Carry on the tweet sentiment extraction notebook below from the point where it stops, picking up right after its final statement.

Selected excerpt:
┄┄┄┄┄┄┄┄┄┄
# TWEET SENTIMENT EXTRACTION

**Kaggle competition**: [Tweet Sentiment Extraction](https://www.kaggle.com/c/tweet-sentiment-extraction)

Several tweets are classified as neutral, positive or negative. The task consist in extracting which part of the tweet makes the tweet neutral, positive or negative.

**Example**

INPUT:

tweet sentence:"  SWEEEEET - San Fran is awesome!!!!  Love it there "

*it is known to be defined as positive*

OUTPUT:

it is positive because it contains: " Love it there "

# Import libraries

In [1]:
import tensorflow as tf
import numpy as np
import pandas as pd
import csv
import matplotlib.pyplot as plt
from tensorflow.keras.callbacks import Callback
from tensorflow.keras.preprocessing.text import Tokenizer
from tensorflow.keras.preprocessing.sequence import pad_sequences
from tensorflow.keras.utils import to_categorical
from tensorflow.keras import regularizers
from sklearn.model_selection import train_test_split,StratifiedKFold,KFold

# Data

**train.csv** contains 4 columns:
1.  Tweet ID
2.  text: tweet sentence
3.  selected_text: part of the tweet which defines the sentiment
4.  sentiment: positive, neutral or negative

**test.csv** contains 3 columns:
1.  Tweet ID
2.  text: tweet sentence
3.  sentiment: positive, neutral or negative

In [2]:
PATH_DATA="Data/"

In [3]:
def corpus_extraction(file):
    ## extraction of data from files
    corpus = []
    with open(file) as csvfile:
        reader = csv.reader(csvfile, delimiter=',')
        next(reader, None)
        for row in reader:
            corpus.append(row)
    return corpus

def corpus_selection(corpus,selection,selection_column):
    ## This function extract a sub-corpus containing only one sentiment type
    ## INPUTS
    #  corpus
    #  selection: "postivive", "neutral", "negative"
    #  selection_column: contains the column of corpus in which sentiment is found
    ## OUTPUT
    #  corpus_s: sub-corpus
    corpus_s=[]
    for row in corpus:
        if row[selection_column]==selection:
            corpus_s.append(row)
    return corpus_s

def separate(corpus):
    ## Extract sentence (tweet), index (ID) and sentence_label (selected part of the tweet) from a corpus
    sentence=[]
    index=[]
    sentence_label=[]
    for row in corpus:
        sentence.append(row[1])
        index.append(row[0])
        sentence_label.append(row[2])
    return sentence,index,sentence_label

def separate_test(corpus):
    ## Extract sentence (tweet) and index (ID) from a corpus
    sentence=[]
    index=[]
    for row in corpus:
        sentence.append(row[1])
        index.append(row[0])
    return sentence,index


In [4]:
## Corpus creaetion
corpus=corpus_extraction(PATH_DATA+"train.csv")
corpus_test=corpus_extraction(PATH_DATA+"test.csv")

## TRAINING DATA
## Corpus separation according to sentiment
corpus_neutral=corpus_selection(corpus,selection='neutral',selection_column=3)
┄┄┄┄┄┄┄┄┄┄
Provided material:
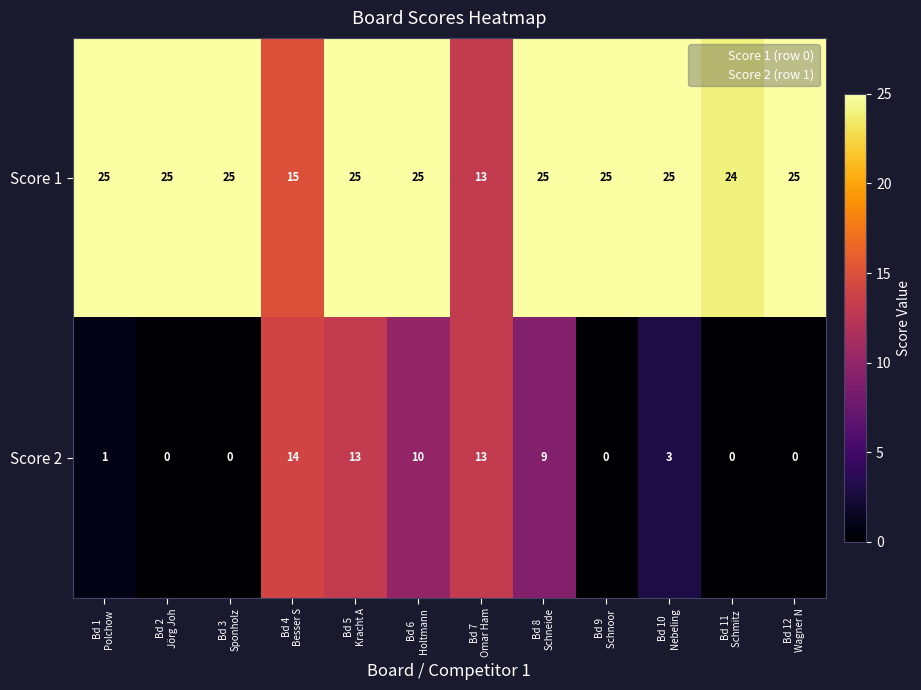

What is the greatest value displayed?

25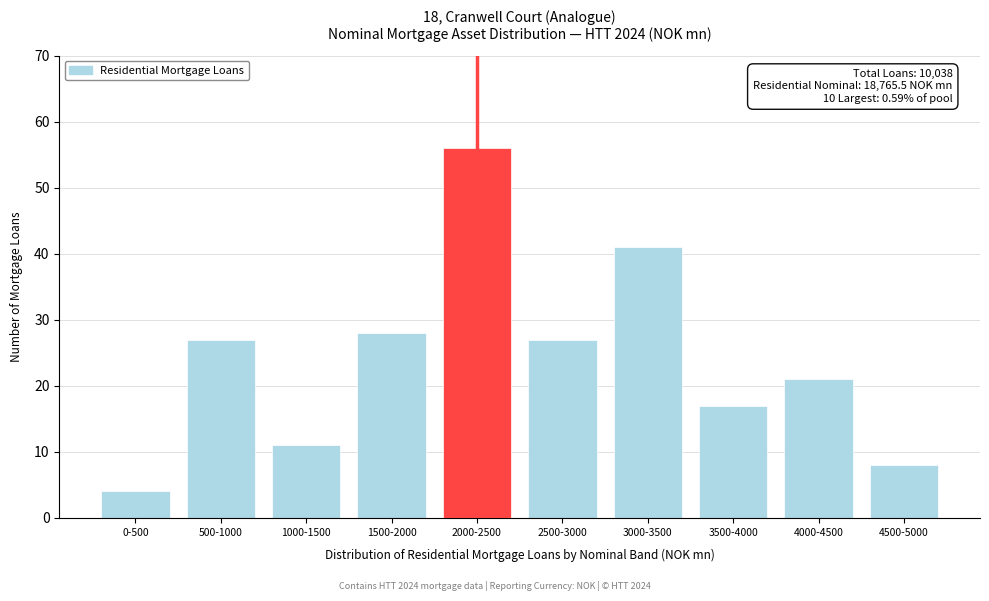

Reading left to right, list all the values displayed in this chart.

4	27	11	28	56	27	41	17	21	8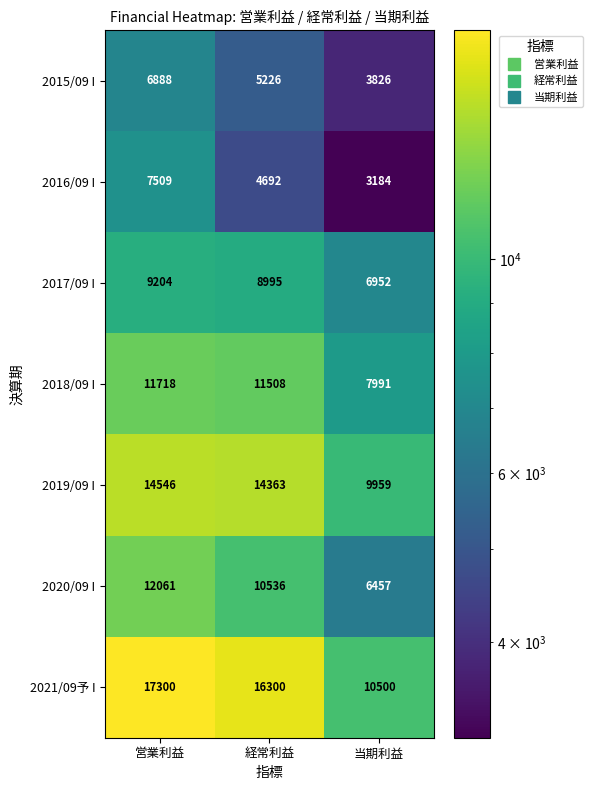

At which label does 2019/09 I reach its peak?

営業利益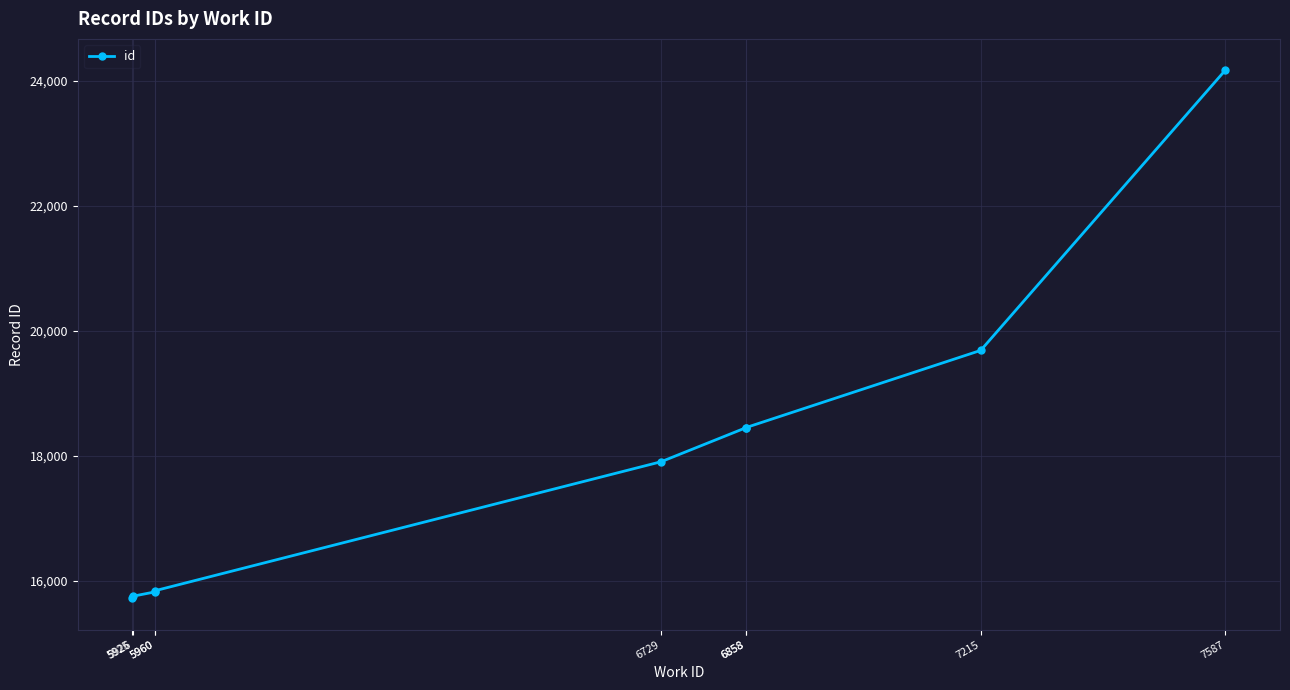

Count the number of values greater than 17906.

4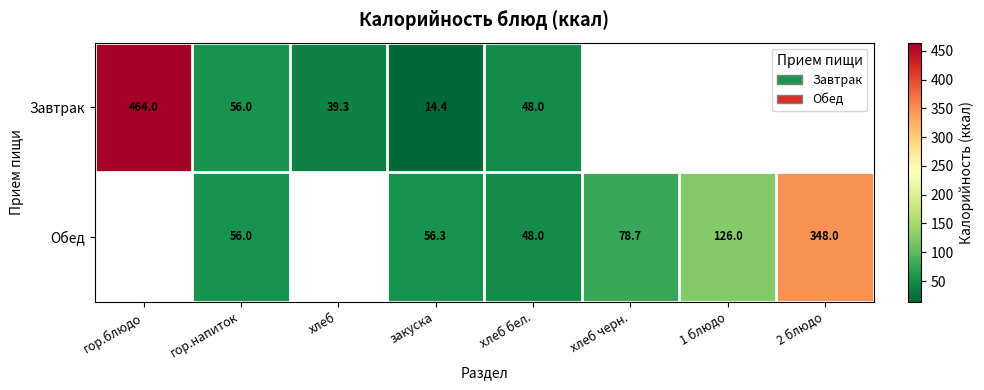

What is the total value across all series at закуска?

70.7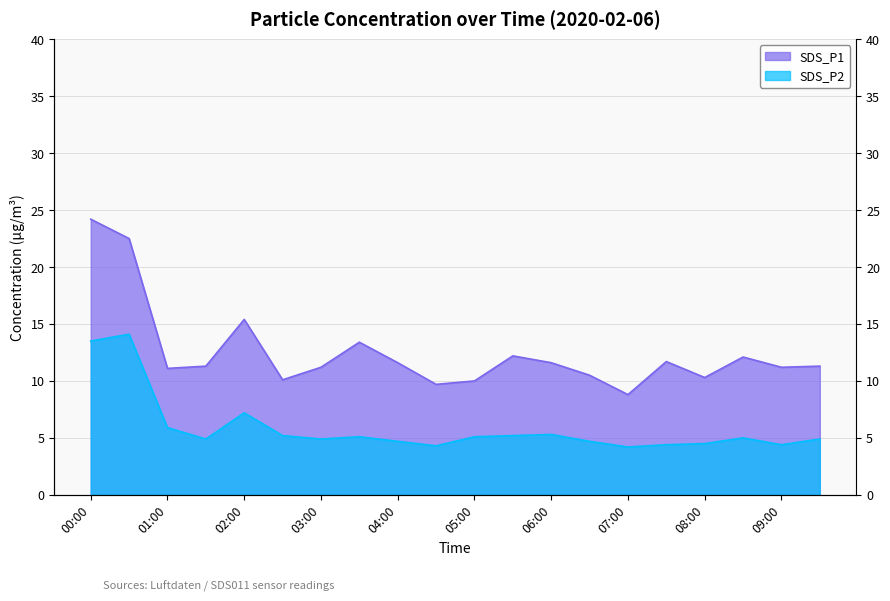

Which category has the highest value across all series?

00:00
┄┄┄┄┄┄┄┄┄┄
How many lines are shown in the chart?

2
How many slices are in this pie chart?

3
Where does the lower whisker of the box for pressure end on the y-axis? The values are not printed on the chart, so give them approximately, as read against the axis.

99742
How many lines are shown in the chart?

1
┄┄┄┄┄┄┄┄┄┄
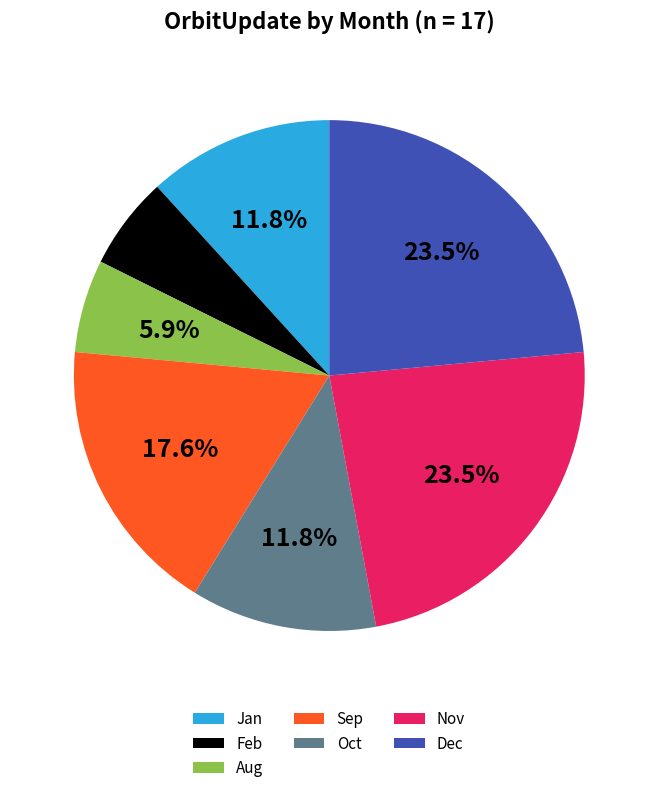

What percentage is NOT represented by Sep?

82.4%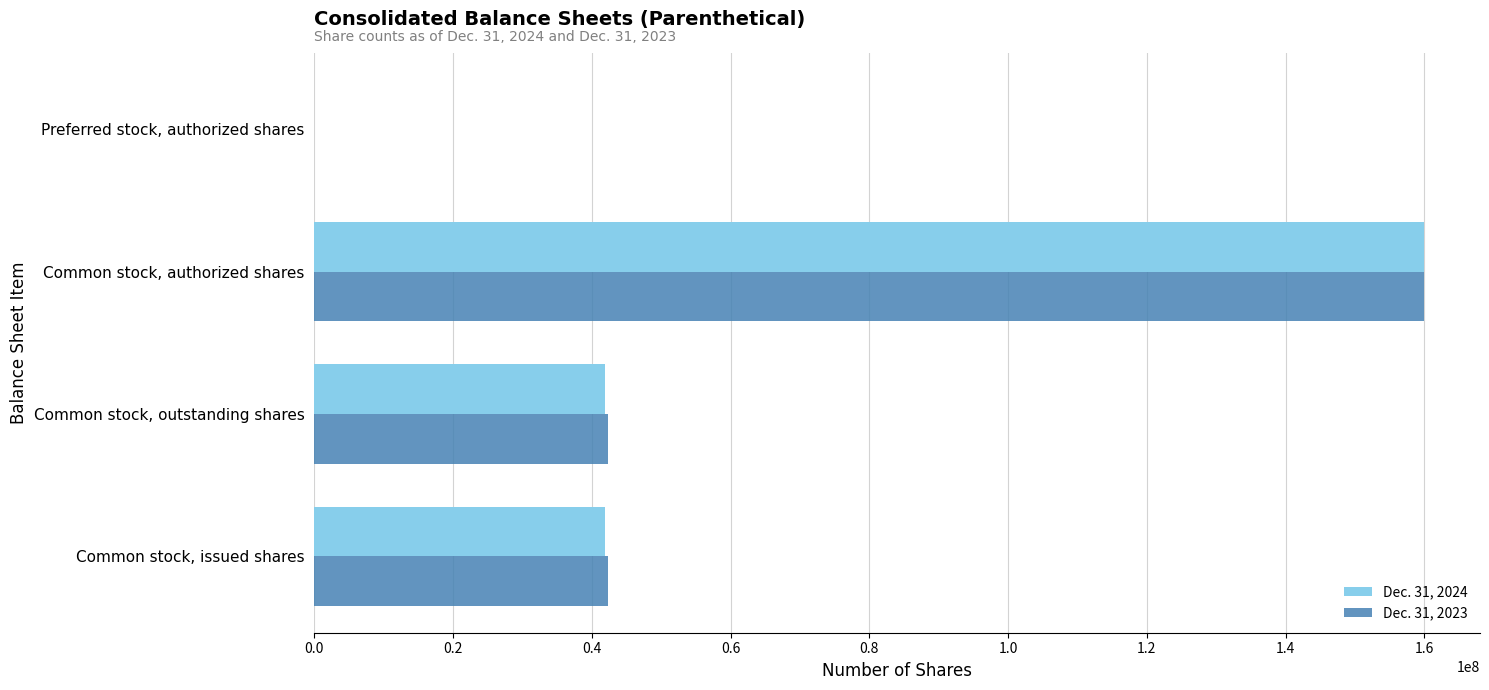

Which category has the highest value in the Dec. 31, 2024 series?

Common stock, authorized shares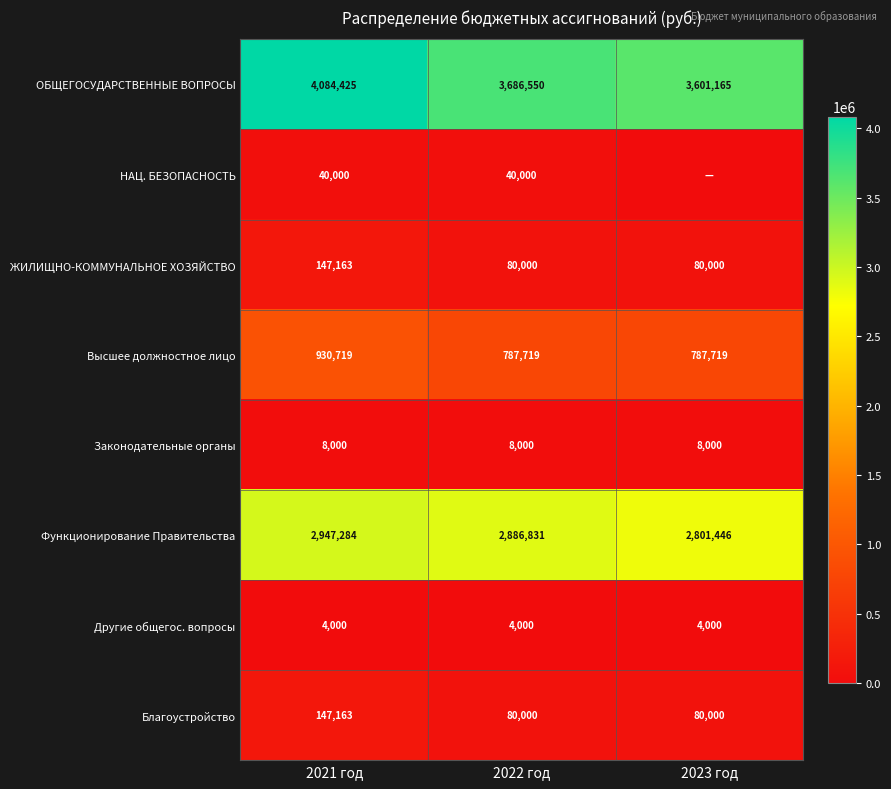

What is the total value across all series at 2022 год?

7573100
┄┄┄┄┄┄┄┄┄┄
Result:
corpus_positive=corpus_selection(corpus,selection='positive',selection_column=3)
corpus_negative=corpus_selection(corpus,selection='negative',selection_column=3)

## Extraction of sentence
sentence_neutral,index_neutral,sentence_label_neutral=separate(corpus_neutral)
sentence_positive,index_positive,sentence_label_positive=separate(corpus_positive)
sentence_negative,index_negative,sentence_label_negative=separate(corpus_negative)

number_positive=len(sentence_positive)
number_negative=len(sentence_negative)

# positive and negative tweets shall be trained together
sentence=sentence_positive+sentence_negative
index=index_positive+index_negative
sentence_label=sentence_label_positive+sentence_label_negative


## TEST DATA
corpus_test_neutral=corpus_selection(corpus_test,selection='neutral',selection_column=2)
corpus_test_positive=corpus_selection(corpus_test,selection='positive',selection_column=2)
corpus_test_negative=corpus_selection(corpus_test,selection='negative',selection_column=2)

sentence_test_neutral,index_test_neutral=separate_test(corpus_test_neutral)
sentence_test_positive,index_test_positive=separate_test(corpus_test_positive)
sentence_test_negative,index_test_negative=separate_test(corpus_test_negative)

number_test_positive=len(sentence_test_positive)
number_test_negative=len(sentence_test_negative)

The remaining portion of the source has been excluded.